Page MenuHomePhabricator

Restart daemons automagically
Closed, ResolvedPublic

Description

I've often wondered if we can restart the daemons automagically. Essentially, I was imaging running a very lightweight "watchdog" daemon which could detect configuration changes and then restart the other daemons accordingly.

Event Timeline

joshuaspence raised the priority of this task from to Needs Triage.
joshuaspence updated the task description. (Show Details)
joshuaspence added a project: Daemons.
joshuaspence added a subscriber: joshuaspence.

I'm sure this question has been asked previously, but why can't the daemons read the updated configuration themselves? I imagine that the configuration would be cached, but surely it could be purged periodically?

@epriestley, I'm happy to work on this if you give me some pointers

This is more possible after the centralization of the overseer and the introduction of phd reload and the SIGHUP handling. Specifically, we could do this:

  • Make the overseer periodically emit some sort of timer event (e.g., once a minute).
  • Have an event listener in Phabricator query the database to look for config changes.
  • If it detects a config change, SIGHUP the process.

However, this implies a fairly long delay. Better would be:

  • Let the overseer connect to the notification server.
  • Push a notification.

This could also let the overseer react to "queue is no longer empty" events and send SIGUSR2 to daemons to wake them up.

This is somewhat more interesting to solve in the upstream now because the beahavior is worse in the Phacility cluster (users must go to the admin console to restart daemons, which isn't obvious). In general, though, I still think this is an enormous amount of work for a tiny amount of benefit.

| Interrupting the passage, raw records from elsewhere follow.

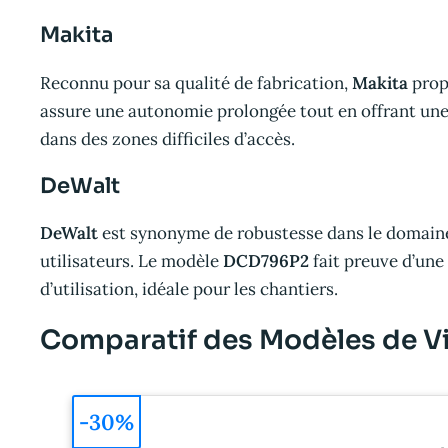
Makita
Reconnu pour sa qualité de fabrication,
Makita
propo
assure une autonomie prolongée tout en offrant une
dans des zones difficiles d’accès.
DeWalt
DeWalt
est synonyme de robustesse dans le domaine d
utilisateurs. Le modèle
DCD796P2
fait preuve d’une
d’utilisation, idéale pour les chantiers.
Comparatif des Modèles de V
-30%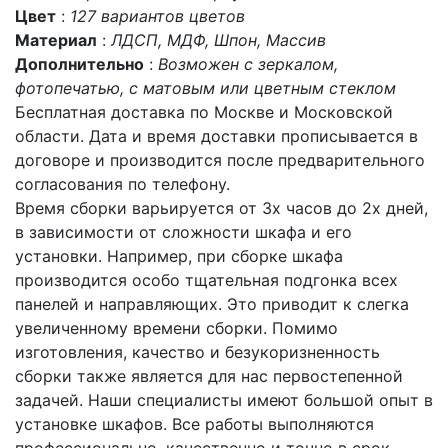
Цвет
:
127 вариантов цветов
Материал
:
ЛДСП, МДФ, Шпон, Массив
Дополнительно
:
Возможен с зеркалом,
фотопечатью, с матовым или цветным стеклом
Бесплатная доставка по Москве и Московской
области. Дата и время доставки прописывается в
договоре и производится после предварительного
согласования по телефону.
Время сборки варьируется от 3х часов до 2х дней,
в зависимости от сложности шкафа и его
установки. Например, при сборке шкафа
производится особо тщательная подгонка всех
панелей и направляющих. Это приводит к слегка
увеличенному времени сборки. Помимо
изготовления, качество и безукоризненность
сборки также является для нас первостепенной
задачей. Наши специалисты имеют большой опыт в
установке шкафов. Все работы выполняются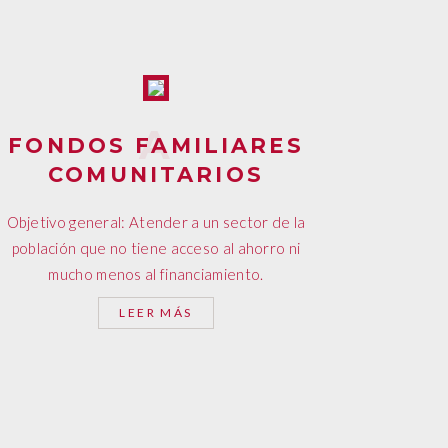
FONDOS FAMILIARES
COMUNITARIOS
Objetivo general: Atender a un sector de la
población que no tiene acceso al ahorro ni
mucho menos al financiamiento.
LEER MÁS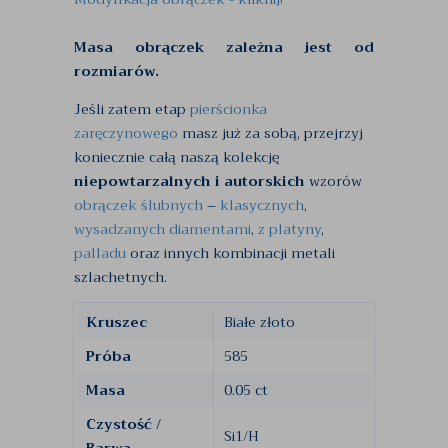
Masa obrączek zależna jest od
rozmiarów.
Jeśli zatem etap
pierścionka
zaręczynowego
masz już za sobą, przejrzyj
koniecznie całą naszą kolekcję
niepowtarzalnych i autorskich
wzorów
obrączek ślubnych
–
klasycznych
,
wysadzanych diamentami
,
z platyny
,
palladu
oraz innych kombinacji metali
szlachetnych.
Kruszec
Białe złoto
Próba
585
Masa
0.05 ct
Czystość /
Si1/H
Barwa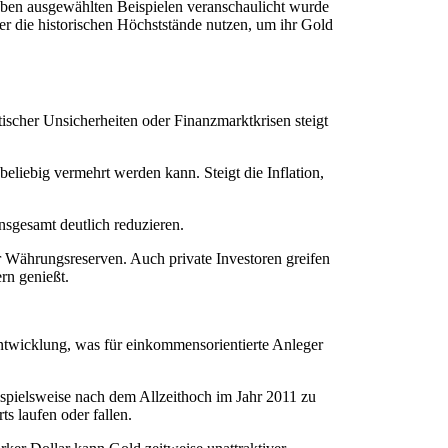
 oben ausgewählten Beispielen veranschaulicht wurde
zer die historischen Höchststände nutzen, um ihr Gold
scher Unsicherheiten oder Finanzmarktkrisen steigt
eliebig vermehrt werden kann. Steigt die Inflation,
sgesamt deutlich reduzieren.
 Währungsreserven. Auch private Investoren greifen
rn genießt.
ntwicklung, was für einkommensorientierte Anleger
ispielsweise nach dem Allzeithoch im Jahr 2011 zu
s laufen oder fallen.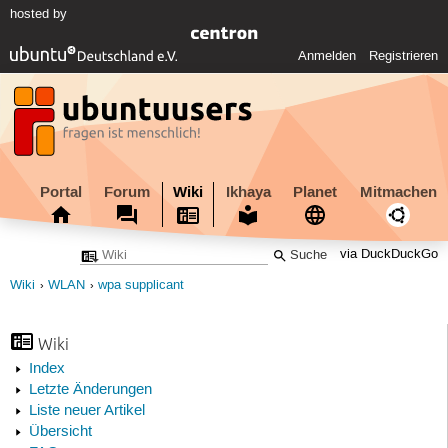
hosted by
Anmelden
Registrieren
Portal
Forum
Wiki
Ikhaya
Planet
Mitmachen
via DuckDuckGo
Wiki
WLAN
wpa supplicant
Wiki
Index
Letzte Änderungen
Liste neuer Artikel
Übersicht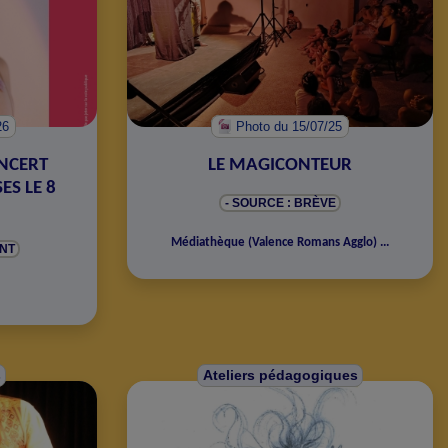
26
Photo
du 15/07/25
ONCERT
LE MAGICONTEUR
ES LE 8
- SOURCE : BRÈVE
Médiathèque
(
Valence Romans Agglo
)
...
NT
s
Ateliers pédagogiques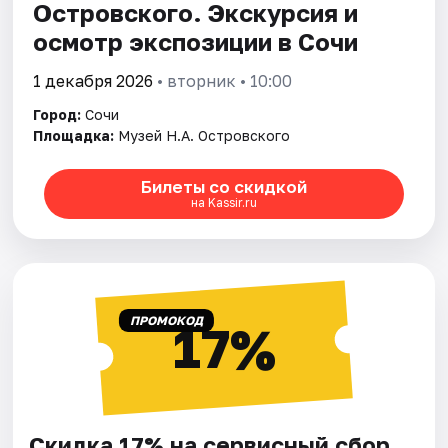
Островского. Экскурсия и
осмотр экспозиции в Сочи
1 декабря 2026
• вторник • 10:00
Город:
Сочи
Площадка:
Музей Н.А. Островского
Билеты со скидкой
на Kassir.ru
ПРОМОКОД
17%
Скидка 17% на сервисный сбор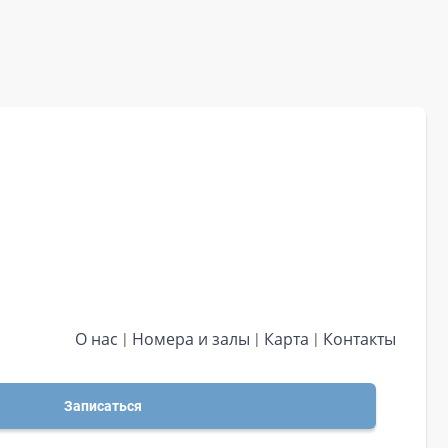
О нас
Номера и залы
Карта
Контакты
Записаться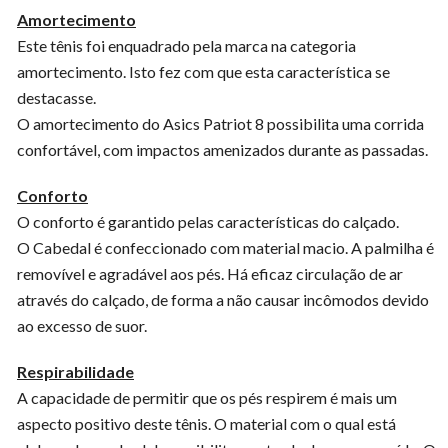
Amortecimento
Este tênis foi enquadrado pela marca na categoria
amortecimento. Isto fez com que esta característica se
destacasse.
O amortecimento do Asics Patriot 8 possibilita uma corrida
confortável, com impactos amenizados durante as passadas.
Conforto
O conforto é garantido pelas características do calçado.
O Cabedal é confeccionado com material macio. A palmilha é
removível e agradável aos pés. Há eficaz circulação de ar
através do calçado, de forma a não causar incômodos devido
ao excesso de suor.
Respirabilidade
A capacidade de permitir que os pés respirem é mais um
aspecto positivo deste tênis. O material com o qual está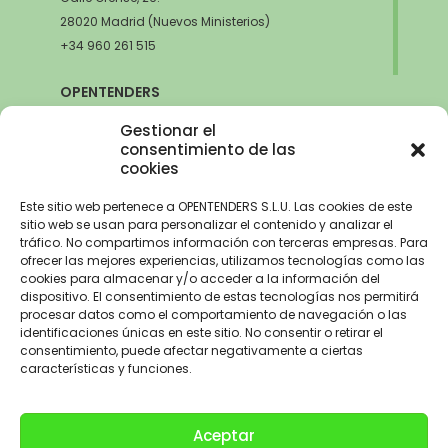
28020 Madrid (Nuevos Ministerios)
+34 960 261 515
OPENTENDERS
SEVILLA
Gestionar el
Avda. de la Innovación, 6
consentimiento de las
cookies
41020 Sevilla
+34 960 261 515
Este sitio web pertenece a OPENTENDERS S.L.U. Las cookies de este
sitio web se usan para personalizar el contenido y analizar el
tráfico. No compartimos información con terceras empresas. Para
ofrecer las mejores experiencias, utilizamos tecnologías como las
cookies para almacenar y/o acceder a la información del
Aviso Legal
–
Política de Privacidad
–
Política de Cookies –
Trabaja con
dispositivo. El consentimiento de estas tecnologías nos permitirá
nosotros
procesar datos como el comportamiento de navegación o las
identificaciones únicas en este sitio. No consentir o retirar el
OPENTENDERS, S.L. ha recibido una ayuda de 2900€ para
consentimiento, puede afectar negativamente a ciertas
electrificación del parque automovilístico dentro del Programa de
características y funciones.
incentivos a la movilidad eficiente y sostenible de la Unión Europea con
cargo al Fondo NextGenerationEU, en el marco del Plan de
Recuperación,Transformación y Resiliencia, para la adquisición de
Aceptar
vehículos eléctricos «enchufables» y de pila de combustible dentro del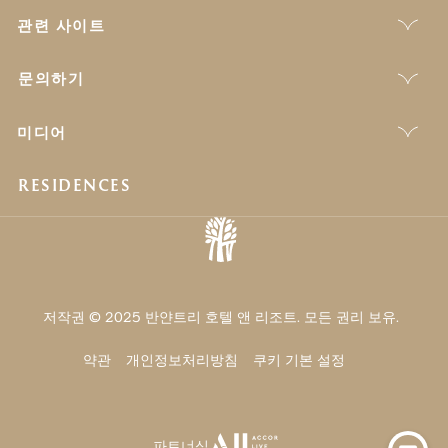
관련 사이트
문의하기
미디어
RESIDENCES
저작권 © 2025 반얀트리 호텔 앤 리조트. 모든 권리 보유.
약관
개인정보처리방침
쿠키 기본 설정
파트너십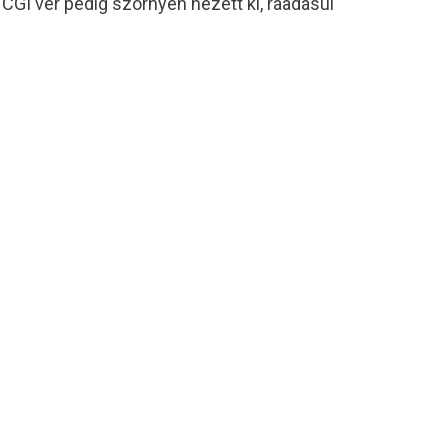
a CGI vér pedig szörnyen nézett ki, ráadásul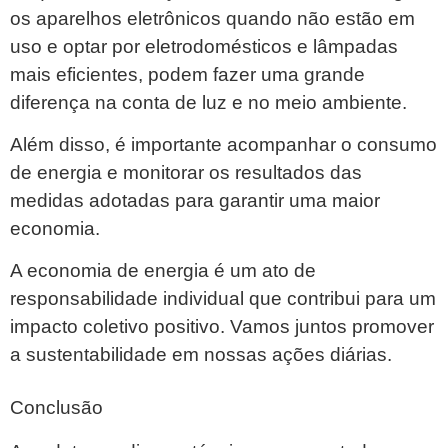
os aparelhos eletrônicos quando não estão em
uso e optar por eletrodomésticos e lâmpadas
mais eficientes, podem fazer uma grande
diferença na conta de luz e no meio ambiente.
Além disso, é importante acompanhar o consumo
de energia e monitorar os resultados das
medidas adotadas para garantir uma maior
economia.
A economia de energia é um ato de
responsabilidade individual que contribui para um
impacto coletivo positivo. Vamos juntos promover
a sustentabilidade em nossas ações diárias.
Conclusão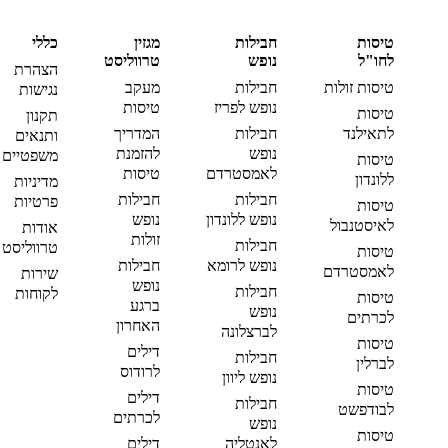
טיסות
חבילות
מגזין
כללי
לחו"ל
נופש
טרווליסט
הצהרת
טיסות זולות
חבילות
מעקב
נגישות
נופש לפריז
טיסות
טיסות
תקנון
לתאילנד
חבילות
המדריך
ותנאים
נופש
להזמנת
משפטיים
טיסות
לאמסטרדם
טיסות
ללונדון
מדיניות
חבילות
חבילות
פרטיות
טיסות
נופש ללונדון
נופש
לאיסטנבול
אודות
זולות
חבילות
טרווליסט
טיסות
נופש לרומא
חבילות
לאמסטרדם
שירות
נופש
חבילות
לקוחות
טיסות
ברגע
נופש
לכרתים
האחרון
לברצלונה
טיסות
דילים
חבילות
לברלין
לרודוס
נופש ליוון
טיסות
דילים
חבילות
לבודפשט
לכרתים
נופש
טיסות
לאנטליה
דילים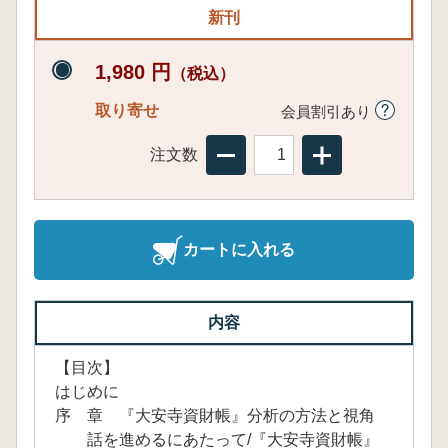
新刊
1,980 円
（税込）
取り寄せ
会員割引あり
注文数
カートに入れる
内容
【目次】
はじめに
序 章 『大安寺資財帳』分析の方法と視角
話を進めるにあたって/『大安寺資財帳』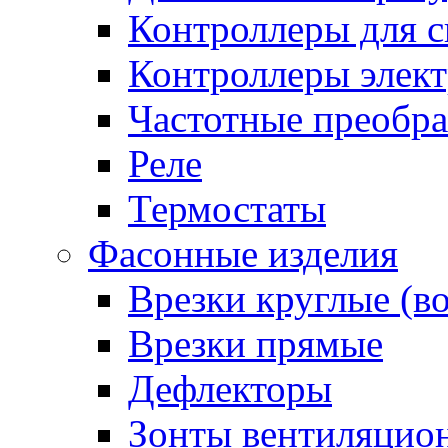
Контроллеры для с
Контроллеры элект
Частотные преобра
Реле
Термостаты
Фасонные изделия
Врезки круглые (в
Врезки прямые
Дефлекторы
Зонты вентиляцио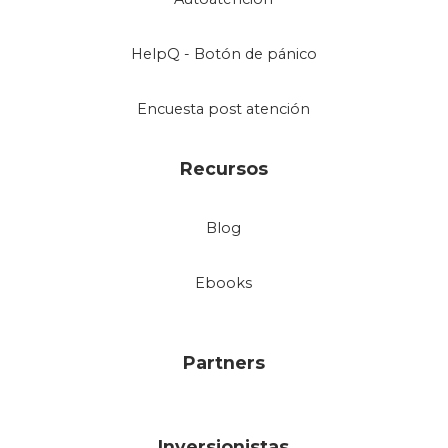
HelpQ - Botón de pánico
Encuesta post atención
Recursos
Blog
Ebooks
Partners
Inversionistas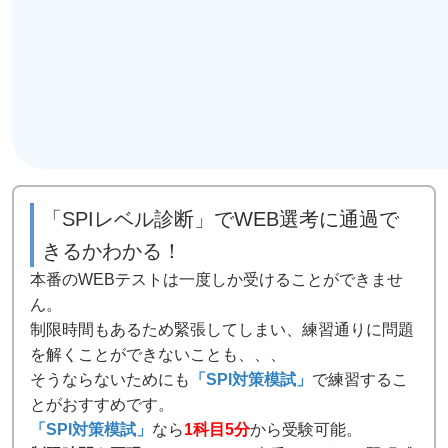
「SPIレベル診断」でWEB選考に通過で
きるかわかる！
本番のWEBテストは一度しか受けることができませ
ん。
制限時間もあるため緊張してしまい、練習通りに問題
を解くことができないことも、、、
そうならないためにも
「SPI対策模試」
で練習するこ
とがおすすめです。
「SPI対策模試」
なら
1科目5分
から受験可能。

One possible minor followup to maybe keep on the radar is showing some extra warnings in a few cases:

  • When editing the small amount of config which can't auto-restart (phd.user, phd.start-taskmasters). I think phd.user already has an existing warning anyway.
  • Some notification stuff requires restarts but this isn't really material to the phd stuff and we haven't seen issues with it.
  • We're now essentially training users that the daemons auto-restart, but they don't when you bin/config. So maybe that should just have a "restart the daemons" message.

We can wait for these to actually be real issues, though.

This also seems to work properly on this host, although I hit the "daemons are not running" setup warning once, presumably by racing their restart. If this is an issue we can tweak how that warning works, I think.

  • When editing the small amount of config which can't auto-restart (phd.user, phd.start-taskmasters). I think phd.user already has an existing warning anyway.

Yeah, I would like to handle this properly but I'm not sure if it is worthwhile doing so?

  • Some notification stuff requires restarts but this isn't really material to the phd stuff and we haven't seen issues with it.

Did you mean that some config changes requires Aphlict to be restarted?

  • We're now essentially training users that the daemons auto-restart, but they don't when you bin/config. So maybe that should just have a "restart the daemons" message.

I think that this is worthwhile fixing but I think that doing so involves implementing some form of config.hash or config.id. In the general case we can't really just tell users to run ./bin/phd reload because there could be daemons running on multiple hosts.

This also seems to work properly on this host, although I hit the "daemons are not running" setup warning once, presumably by racing their restart. If this is an issue we can tweak how that warning works, I think.

Yeah, I've hit the setup warning a couple of times myself.